Supplied records:
....
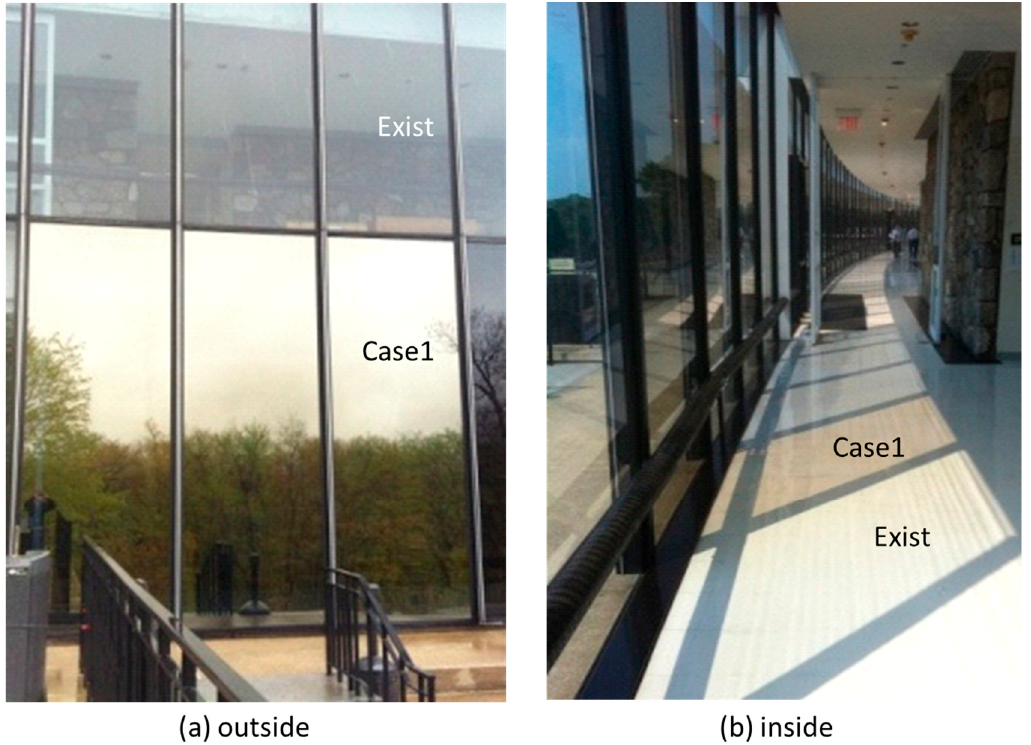
Figure 6. Mock ‐ up implementation for Case 1.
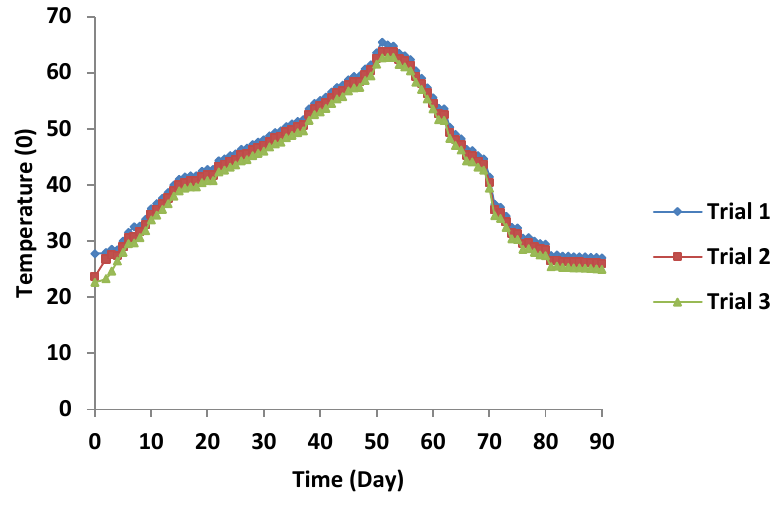
Fig. 3 Variation of the temperature of the three trials during composting Moisture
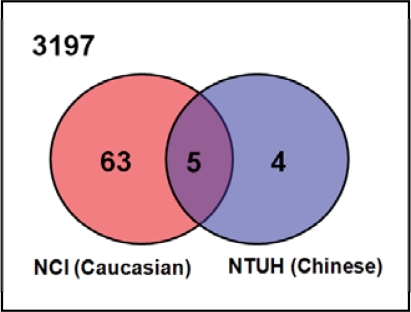
The Venn diagram of significant genes in our and NCI datasets. In order to compare the difference of differentially expressed genes selected in NTUH and NCI datasets, we only focus on the gene probes common in both datasets. After filtering out the genes only present in either NTUH or NCI datasets, a total number of 3197 genes were left, and were considered as our common candidate gene pool for further identification. In the NCI dataset, 68 of the 88 differentially expressed genes (refer to Fig. 1) were in the pool; while NTUH dataset has 9 genes left in the pool. The 67 mutually exclusive genes were selected for further SNP analysis.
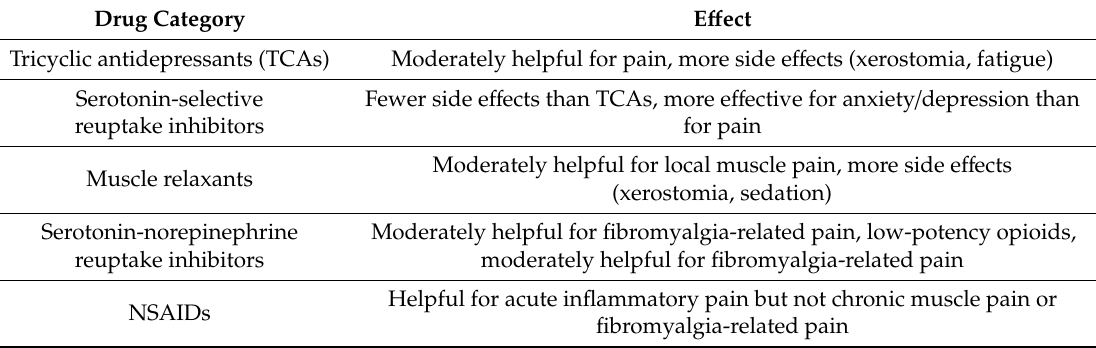
Table 5. Medications used for fibromyalgia that may be beneficial for masticatory muscle pain according to De Rossi et al.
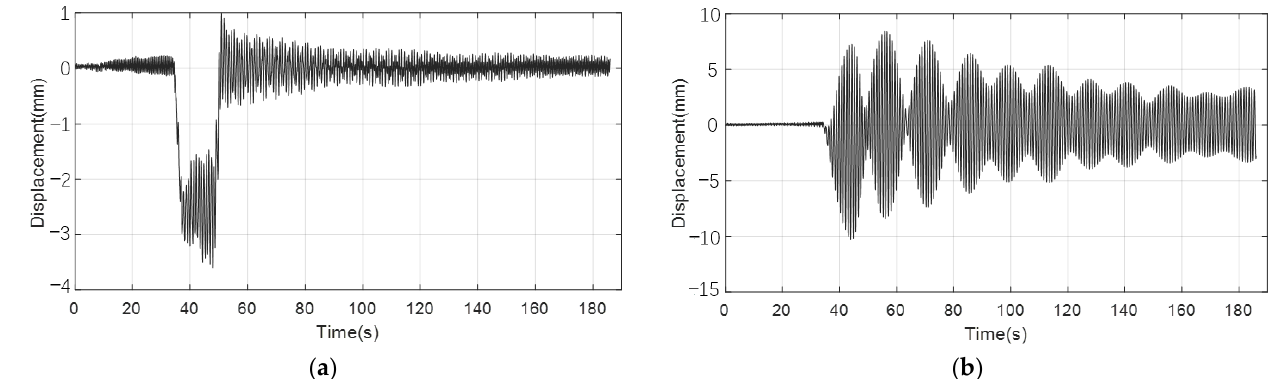
Figure 8. The cable displacements of the Hukun-Wuguang bridge, which ( a ) is the displacement of the nearest cable at 52.19 m and ( b ) is the displacement of the farthest cable at 67.02 m.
....
If a picture appears among the records, leave it out, and otherwise reproduce exactly every line from the first line through the one with "Table 5. Medications", both included.

Figure 6. Mock ‐ up implementation for Case 1.
Fig. 3 Variation of the temperature of the three trials during composting Moisture
The Venn diagram of significant genes in our and NCI datasets. In order to compare the difference of differentially expressed genes selected in NTUH and NCI datasets, we only focus on the gene probes common in both datasets. After filtering out the genes only present in either NTUH or NCI datasets, a total number of 3197 genes were left, and were considered as our common candidate gene pool for further identification. In the NCI dataset, 68 of the 88 differentially expressed genes (refer to Fig. 1) were in the pool; while NTUH dataset has 9 genes left in the pool. The 67 mutually exclusive genes were selected for further SNP analysis.
Table 5. Medications used for fibromyalgia that may be beneficial for masticatory muscle pain according to De Rossi et al.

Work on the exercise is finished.